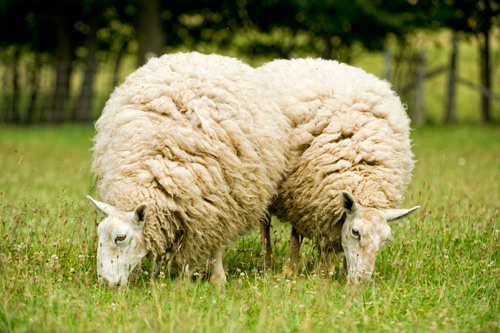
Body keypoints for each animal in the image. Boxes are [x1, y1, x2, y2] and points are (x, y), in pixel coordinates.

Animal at [86, 51, 290, 286]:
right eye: (100, 235)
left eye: (121, 237)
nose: (104, 283)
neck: (155, 168)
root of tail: (200, 55)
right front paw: (160, 274)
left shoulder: (219, 205)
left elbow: (213, 242)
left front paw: (216, 279)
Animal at [256, 58, 420, 282]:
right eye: (356, 232)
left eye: (385, 239)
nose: (362, 281)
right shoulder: (301, 197)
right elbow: (296, 237)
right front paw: (291, 270)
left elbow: (328, 245)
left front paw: (331, 272)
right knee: (265, 224)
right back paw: (268, 262)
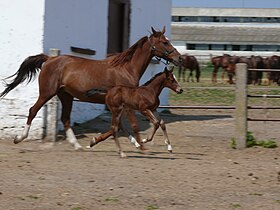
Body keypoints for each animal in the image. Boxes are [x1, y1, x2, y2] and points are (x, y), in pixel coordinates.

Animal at [0, 26, 182, 149]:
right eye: (165, 42)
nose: (179, 58)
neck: (126, 69)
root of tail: (49, 59)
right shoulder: (128, 105)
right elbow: (126, 125)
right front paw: (138, 143)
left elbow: (120, 126)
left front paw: (135, 143)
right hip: (47, 93)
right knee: (33, 110)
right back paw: (19, 138)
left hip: (65, 96)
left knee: (65, 119)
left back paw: (76, 145)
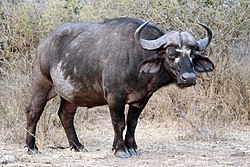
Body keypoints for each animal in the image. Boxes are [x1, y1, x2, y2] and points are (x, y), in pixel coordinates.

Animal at [25, 17, 214, 158]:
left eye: (192, 54)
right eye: (171, 54)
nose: (189, 78)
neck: (136, 58)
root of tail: (44, 43)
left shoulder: (142, 99)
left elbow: (132, 122)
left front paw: (132, 147)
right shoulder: (115, 97)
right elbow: (119, 122)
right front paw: (120, 149)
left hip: (71, 93)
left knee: (65, 115)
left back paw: (77, 146)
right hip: (41, 83)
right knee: (34, 111)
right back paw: (32, 147)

(TASK TO CARRY OUT) Starting with the first line of the data, transcribe every line exactly through the one containing "left shoulder: (219, 205)". No pictures go in.

(FINISHED EXERCISE)
Body keypoints for each animal in the image. Boxes are [x1, y1, x2, y2] and points are (x, y), in pixel coordinates.

Animal at [86, 51, 290, 286]:
right eye: (100, 235)
left eye: (121, 237)
nose: (104, 283)
neck: (155, 168)
root of tail: (200, 55)
right front paw: (160, 274)
left shoulder: (219, 205)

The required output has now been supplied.